Le décor de Zéro consiste en une montagne de chaises empilées pêle-mêle, celles-là même qui, disposées en rangées, meublaient la scène d’Un, Deux et Trois. L’amoncellement reflète bien le désordre qui règne dans la tête de Mani, surtout après que son père l’ait appelé out of nowhere il y a quelques mois pour lui raconter les raisons réelles qui l’ont amené à quitter l’Iran pour ne plus jamais y revenir. Cette révélation constitue le fil conducteur du spectacle. Alors que Mani exprime sa certitude de vouloir ramener son identité à zéro –la chanson « C’est zéro » de Julie Masse donne d’ailleurs le coup d’envoi à la pièce –, le spectacle montre au contraire qu’il reste habité par le flou qui entoure le départ précipité de sa famille de l’Iran. En témoigne un passage où il raconte un rêve durant lequel l’une des sœurs Kardashian lui fait prendre conscience qu’une fois que ses parents seront décédés, il n’aura plus personne avec qui parler sa langue maternelle. On constate ce même rapport amour-haine avec sa culture d’origine alors qu’il dépeint avec agacement l’enthousiasme de sa blonde pour la célébration du Nouvel An iranien. Pour elle, il faut que leur enfant puisse être en contact avec certaines traditions iraniennes que Mani prend plaisir à tourner au ridicule, notamment celle de déposer une orange dans un bol d’eau (l’« orange noyée » qui donne son nom à la compagnie de Soleymanlou) pour symboliser la Terre qui flotte dans son univers.

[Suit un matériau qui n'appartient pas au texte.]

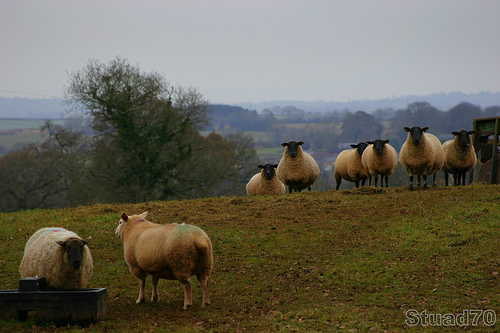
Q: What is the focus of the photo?
A: A herd of sheep.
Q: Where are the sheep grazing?
A: A hilly field.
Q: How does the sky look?
A: Grey and hazy.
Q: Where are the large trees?
A: Other side of hill.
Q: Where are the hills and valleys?
A: Behind the sheep.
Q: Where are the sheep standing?
A: On a grassy hill.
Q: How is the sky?
A: Overcast and gray.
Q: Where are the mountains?
A: In the distance behind the sheep.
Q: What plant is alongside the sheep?
A: A tree.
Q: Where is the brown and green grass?
A: On the ground.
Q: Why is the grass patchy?
A: Because it has been grazed and trampled on.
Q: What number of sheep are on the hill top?
A: 6.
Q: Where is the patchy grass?
A: On the ground.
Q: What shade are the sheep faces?
A: Black.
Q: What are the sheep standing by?
A: Water container.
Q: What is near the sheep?
A: Tree.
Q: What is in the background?
A: Hills.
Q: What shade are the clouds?
A: White.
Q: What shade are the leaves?
A: Green.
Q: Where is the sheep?
A: Field.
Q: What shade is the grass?
A: Green.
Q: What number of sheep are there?
A: Eight.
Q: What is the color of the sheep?
A: White.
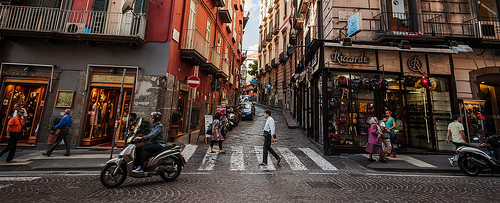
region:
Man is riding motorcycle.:
[95, 105, 186, 195]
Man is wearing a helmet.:
[145, 98, 168, 134]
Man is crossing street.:
[252, 100, 283, 175]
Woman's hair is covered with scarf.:
[362, 107, 381, 131]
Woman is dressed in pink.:
[362, 122, 384, 158]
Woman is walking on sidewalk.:
[359, 112, 388, 172]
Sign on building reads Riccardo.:
[322, 46, 379, 73]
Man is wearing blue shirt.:
[39, 105, 79, 134]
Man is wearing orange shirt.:
[6, 114, 28, 138]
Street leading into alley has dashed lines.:
[162, 130, 359, 185]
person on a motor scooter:
[95, 107, 192, 184]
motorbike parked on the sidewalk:
[446, 135, 498, 172]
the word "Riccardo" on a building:
[330, 47, 376, 67]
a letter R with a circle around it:
[404, 53, 426, 73]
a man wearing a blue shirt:
[41, 104, 77, 160]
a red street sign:
[185, 71, 204, 92]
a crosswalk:
[166, 137, 336, 176]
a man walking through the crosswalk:
[260, 109, 282, 168]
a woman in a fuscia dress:
[366, 113, 383, 160]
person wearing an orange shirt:
[6, 106, 26, 161]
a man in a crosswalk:
[257, 104, 280, 169]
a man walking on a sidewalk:
[40, 106, 75, 163]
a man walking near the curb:
[0, 102, 25, 167]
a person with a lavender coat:
[364, 111, 391, 166]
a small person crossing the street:
[204, 108, 225, 161]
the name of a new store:
[319, 45, 377, 70]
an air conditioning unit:
[471, 20, 497, 40]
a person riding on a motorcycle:
[97, 108, 185, 189]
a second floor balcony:
[0, 0, 147, 45]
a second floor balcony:
[373, 0, 498, 45]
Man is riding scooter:
[101, 109, 193, 184]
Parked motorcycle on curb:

Tout au long du spectacle, on retrouve un jeu entre la réalité et la fiction, entre le prévu et l’imprévu, ainsi qu’entre le tragique et le comique. L’habileté avec laquelle l’auteur-acteur-metteur en scène jongle avec différents registres force l’admiration. Cela donne lieu à des remarques cyniques comme le fait que malgré l’impression de superhéros Marvel que laisse présager leur nom, les « Gardiens de la Révolution » qui ont bâillonné et terrifié le père avaient des intentions hautement moins valeureuses. Mais c’est surtout l’authenticité de Mani Soleymalou qui séduit le public, puisque Zéro est le spectacle du cycle des chiffres qui puise le plus profondément dans l’intime et dans l’autofiction. Derrière les chorégraphies, les acrobaties, l’autodérision et les blagues se cachent une véritable quête identitaire et des craintes réelles quant à l’avenir des prochaines générations.
Mentionnons finalement qu’en guise d’épilogue, le spectacle Dix sera présenté le 23 novembre prochain, pour un soir seulement, alors que Adib Alkhalidey, Dany Boudreault, Catherine Chabot, Manal Drissi, Brigitte Haentjens, Lydia Képinski, D. Kimm, Emmanuel Schwartz, Larry Tremblay et Jean Verville monteront sur scène pour tenter d’expliquer qui ils seraient aujourd’hui s’ils avaient la possibilité de repartir à zéro. Mais seuls les membres du public de Zéro, preuve à l’appui, auront droit à cet épilogue.